这处座位的方凳上,坐着一位少年,一袭白衣,手中一把无字折扇。
少年一头流云发髻,面容却稍显清秀稚嫩,看得出是未到及冠的年岁,却已及冠了。
说书人盯着少年,他能感觉到堂下这位气质上的不凡,当然,也能瞧得出这少年眉宇间那种深入根髓的那一抹病态。
“咳,没什么异议,你继续讲好了。”少年开口回应道。
说书人听闻少年的回应,当即面色转暖,他还真怕这少年起来与自己针锋相对起来,让自己下不来台。
毕竟,这次的说书,他是带着目的来的。
然而,少年的后半句话一出口,他刚刚转暖的脸,又僵硬了起来。
“当个笑话听,挺好的,挺好笑的。”
这话一出,整个茶楼的人都愣住了,唯有少年身旁坐着的一位秀气的小姑娘“扑哧”一声笑了出来。
这姑娘看上去十三四岁的年纪,一双大眼睛煞是灵动,其正捂嘴轻笑,举手投足间都带着一丝藏都藏不住的贵气。
“林哥哥,随他们去说好了,我不在意的。
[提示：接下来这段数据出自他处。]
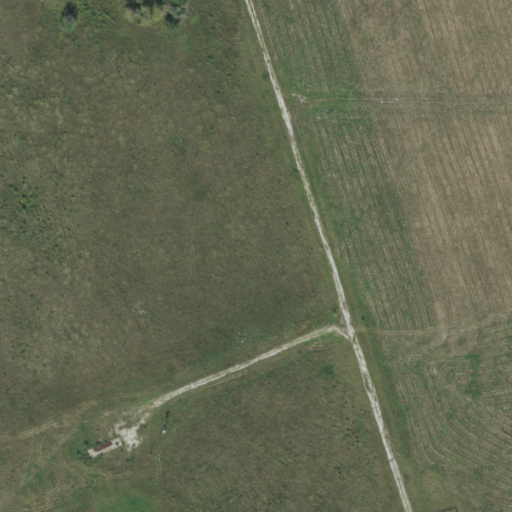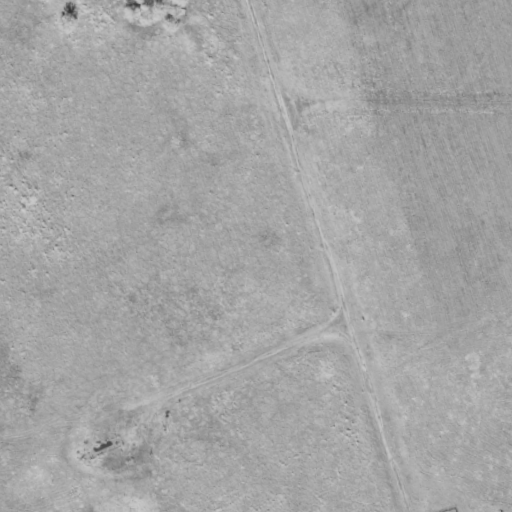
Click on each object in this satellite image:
road: (379, 420)
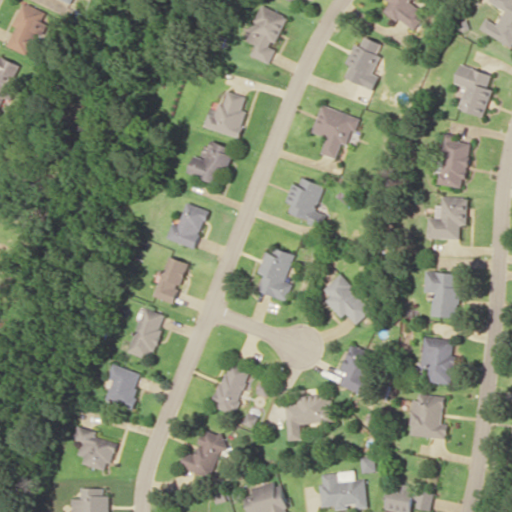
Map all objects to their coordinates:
building: (71, 0)
building: (298, 1)
building: (406, 11)
building: (501, 22)
building: (29, 27)
building: (269, 32)
building: (365, 61)
building: (9, 76)
building: (475, 88)
building: (230, 113)
building: (336, 127)
building: (1, 134)
building: (456, 160)
building: (214, 162)
river: (78, 189)
building: (307, 200)
building: (451, 216)
building: (190, 224)
road: (232, 251)
building: (277, 272)
building: (173, 278)
building: (446, 291)
building: (348, 299)
road: (258, 327)
building: (149, 332)
road: (495, 333)
building: (440, 358)
building: (359, 370)
building: (125, 384)
building: (233, 385)
building: (310, 412)
building: (430, 415)
building: (96, 447)
building: (207, 452)
building: (370, 463)
building: (345, 489)
building: (411, 497)
building: (269, 498)
building: (93, 500)
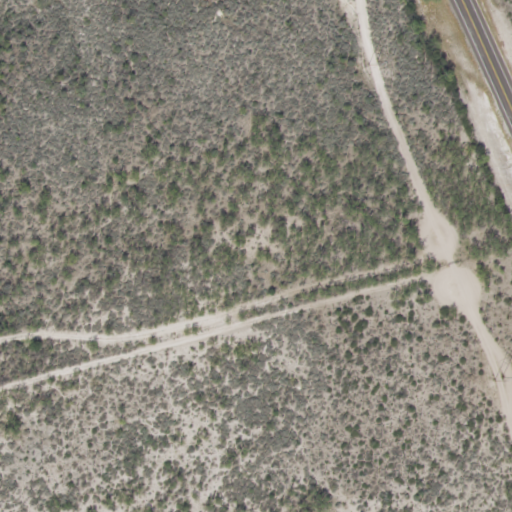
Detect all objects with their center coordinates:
road: (487, 52)
power tower: (371, 64)
power tower: (497, 381)
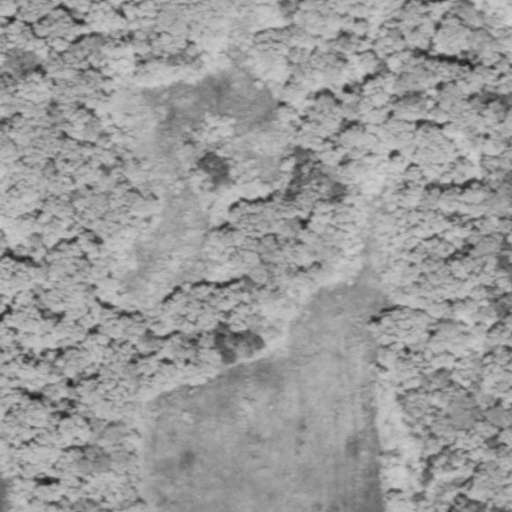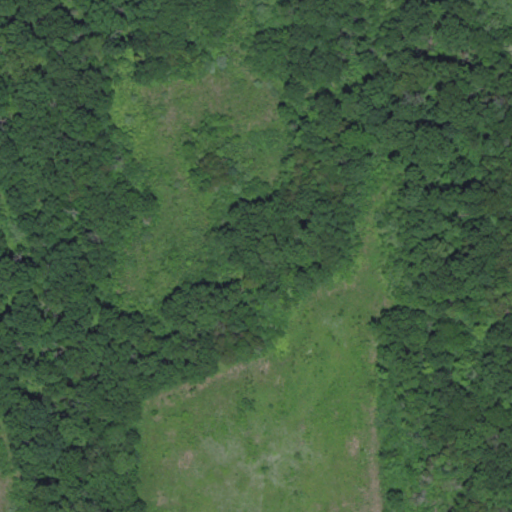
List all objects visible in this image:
park: (256, 256)
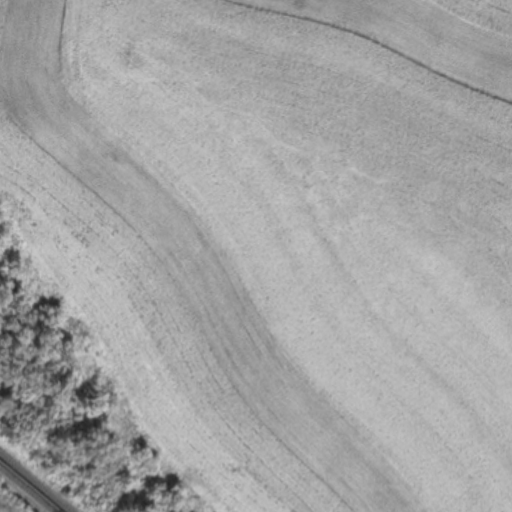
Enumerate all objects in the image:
road: (27, 489)
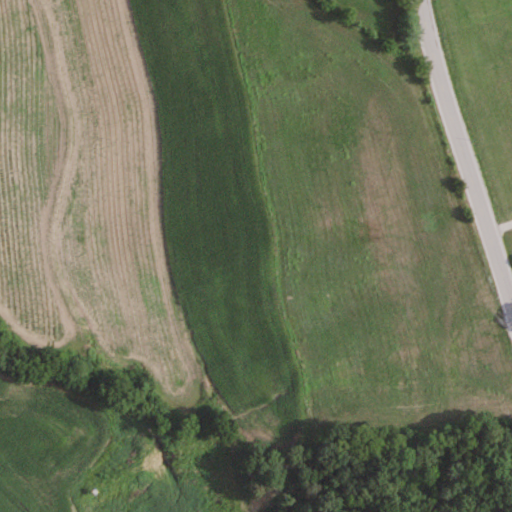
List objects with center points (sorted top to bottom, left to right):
road: (463, 154)
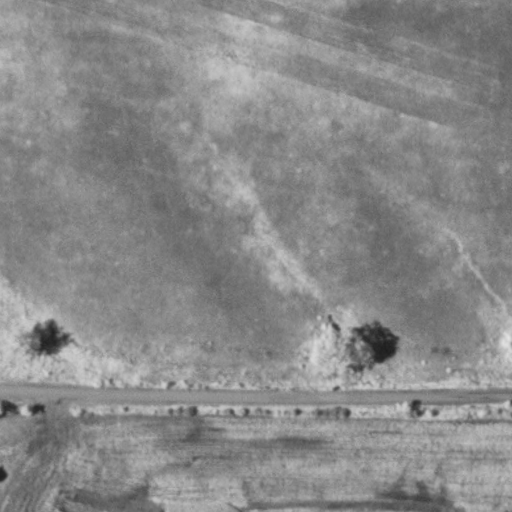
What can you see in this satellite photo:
road: (255, 392)
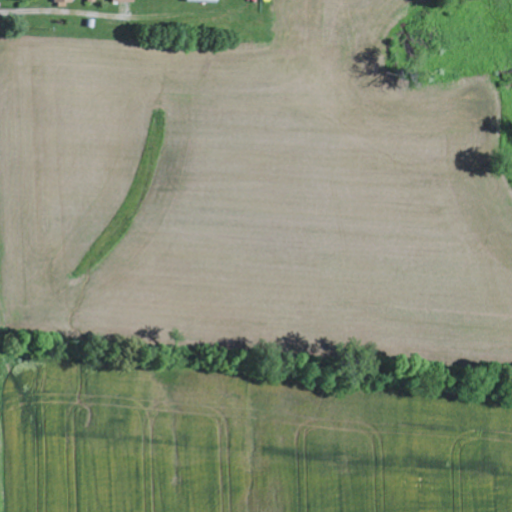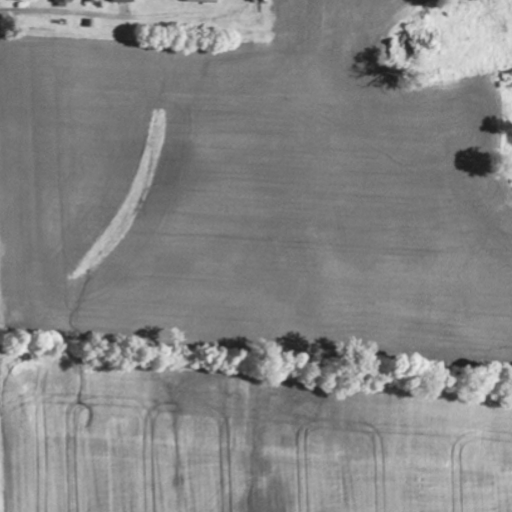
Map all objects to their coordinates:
building: (119, 1)
building: (200, 1)
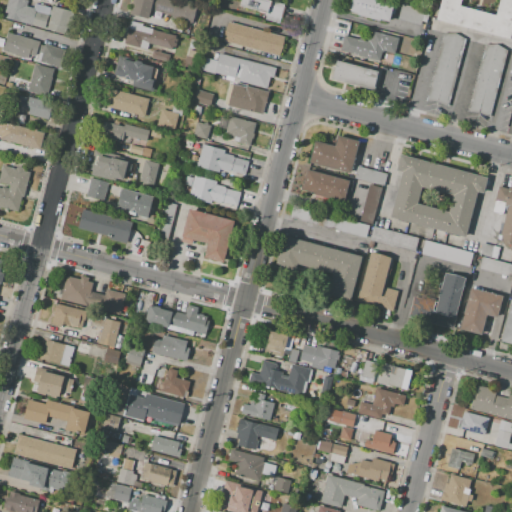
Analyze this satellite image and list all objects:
building: (162, 8)
building: (162, 8)
building: (264, 8)
building: (265, 8)
building: (371, 9)
building: (371, 9)
building: (26, 13)
building: (411, 14)
building: (36, 15)
building: (409, 15)
building: (478, 15)
building: (478, 15)
building: (60, 20)
building: (181, 29)
road: (475, 35)
building: (147, 37)
building: (149, 38)
building: (252, 38)
building: (253, 38)
building: (1, 42)
building: (368, 45)
building: (369, 45)
building: (32, 49)
building: (33, 50)
building: (159, 55)
building: (0, 68)
building: (443, 68)
building: (445, 68)
building: (237, 69)
building: (238, 69)
building: (135, 73)
building: (136, 75)
building: (353, 75)
building: (354, 75)
building: (39, 79)
building: (40, 79)
building: (485, 79)
building: (485, 79)
road: (460, 86)
building: (201, 97)
road: (383, 97)
building: (202, 98)
building: (246, 98)
building: (247, 98)
building: (124, 101)
building: (123, 102)
building: (37, 108)
building: (38, 108)
building: (196, 109)
building: (15, 117)
building: (166, 117)
building: (171, 118)
road: (405, 125)
building: (237, 128)
building: (197, 129)
building: (236, 129)
building: (200, 130)
building: (120, 131)
building: (123, 132)
building: (20, 135)
building: (20, 135)
building: (137, 143)
road: (510, 144)
building: (140, 150)
building: (333, 153)
building: (335, 154)
building: (220, 160)
building: (221, 161)
building: (102, 163)
building: (107, 166)
building: (147, 173)
building: (369, 175)
building: (370, 176)
building: (188, 181)
building: (324, 185)
building: (11, 186)
building: (12, 186)
building: (324, 186)
building: (95, 188)
building: (95, 188)
building: (211, 192)
building: (213, 192)
building: (434, 195)
building: (435, 195)
road: (52, 197)
building: (132, 202)
building: (134, 202)
building: (369, 203)
building: (370, 203)
building: (504, 211)
building: (505, 214)
building: (328, 220)
building: (327, 221)
building: (103, 225)
building: (105, 226)
building: (207, 232)
building: (207, 233)
building: (392, 238)
building: (394, 239)
building: (488, 250)
building: (445, 253)
building: (447, 253)
road: (255, 256)
building: (321, 263)
building: (321, 264)
building: (495, 266)
building: (496, 266)
building: (1, 268)
building: (1, 275)
building: (375, 283)
building: (376, 285)
building: (89, 294)
building: (89, 295)
road: (255, 303)
building: (438, 303)
building: (439, 303)
building: (478, 309)
building: (478, 309)
building: (67, 316)
building: (67, 316)
building: (177, 319)
building: (177, 321)
building: (507, 325)
building: (507, 326)
building: (105, 329)
building: (107, 332)
building: (276, 343)
building: (275, 344)
building: (168, 347)
building: (168, 347)
building: (55, 352)
building: (56, 352)
building: (110, 355)
building: (134, 355)
building: (132, 356)
building: (292, 356)
building: (318, 356)
building: (318, 356)
building: (352, 369)
building: (367, 372)
building: (384, 374)
building: (389, 375)
building: (280, 378)
building: (281, 378)
building: (50, 383)
building: (51, 383)
building: (172, 383)
building: (325, 387)
building: (491, 402)
building: (491, 402)
building: (380, 403)
building: (380, 403)
building: (152, 408)
building: (153, 408)
building: (257, 408)
building: (257, 409)
building: (55, 414)
building: (58, 415)
building: (333, 416)
building: (345, 418)
building: (346, 419)
building: (110, 423)
building: (359, 423)
building: (472, 423)
building: (472, 423)
building: (368, 425)
road: (32, 431)
building: (328, 431)
building: (289, 432)
building: (344, 432)
building: (251, 433)
building: (252, 433)
building: (345, 433)
road: (429, 433)
building: (501, 434)
building: (295, 435)
building: (503, 435)
building: (125, 439)
building: (379, 441)
building: (379, 442)
building: (164, 446)
building: (323, 446)
building: (113, 447)
building: (165, 447)
building: (330, 447)
building: (339, 449)
building: (43, 451)
building: (44, 452)
building: (486, 453)
building: (316, 455)
building: (458, 458)
building: (458, 458)
building: (244, 464)
building: (246, 465)
building: (312, 466)
building: (14, 468)
building: (24, 469)
building: (325, 469)
building: (370, 469)
building: (371, 469)
building: (156, 474)
building: (157, 474)
building: (125, 476)
building: (44, 477)
building: (127, 477)
building: (54, 480)
building: (280, 484)
building: (281, 485)
building: (455, 490)
building: (455, 491)
building: (117, 492)
building: (118, 492)
building: (349, 493)
building: (350, 493)
building: (231, 496)
building: (238, 498)
building: (285, 500)
building: (19, 503)
building: (19, 503)
building: (148, 504)
building: (146, 505)
building: (286, 508)
building: (287, 508)
building: (325, 509)
building: (448, 509)
building: (448, 509)
road: (194, 510)
building: (325, 510)
road: (347, 511)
”
“呵,不在意归不在意,可这北半边的凤鸣,不能人人都装模作样地听着笑话流眼泪吧。”
这少年,正是林诡。
龙岩兵进凤鸣之后,他遣五戏鬼回了潜渊,而自己,则留在了雾霭山上,陪着不二和尚。
这一年里,日子平淡如水,不管外界动乱滔天。
林诡自己也清楚,这是自己和二和尚最后一段平淡相处的时间了。
一年转瞬即逝,不二很准时,没多留他哪怕一天,只是在他下山的前一天,为他及冠。
虽说他还未到及冠的年岁,但不二说,他等不到那天了。
下山之后,便是中州地界,而今,是龙岩国占据的中州地界。
至于这位小姑娘,正是皇女凰灵儿,这一年,她也在雾霭山上,而今,与林诡一同下山而来。
“竖子!安敢妖言惑众!”
听到林诡的话,台上的说书人当即怒了,又是醒目重重砸下,对着林诡便是一记怒喝。
“呵。”
林诡无心去反驳于他,刚下山不久,来此听书,本就是为了了解如今凤鸣的局势与情况,龙岩军队在此地驻扎,他不愿与这说书人起过多争执。
于是,林诡起身,准备带着凰灵儿离开了。
而正在这时,一道声音响起,打断了林诡的动作。
“到底是谁在妖言惑众?”
闻声看去,一位拄着拐杖的中年男子从门外走进来,他一对浓眉直立,直勾勾地盯着台上说书人。
“又是你!你怎么还没死!”说书人显然认识这位。
“凤鸣不复,在下岂敢枉死?”
“好,好,好,你们想论,我便与你们论上一论。皇帝宣战亡国,可是事实?凤鸣军未战而困于南疆,可是虚言?而今中州,龙岩治下,政通人和,岂不强过那荒唐皇帝?”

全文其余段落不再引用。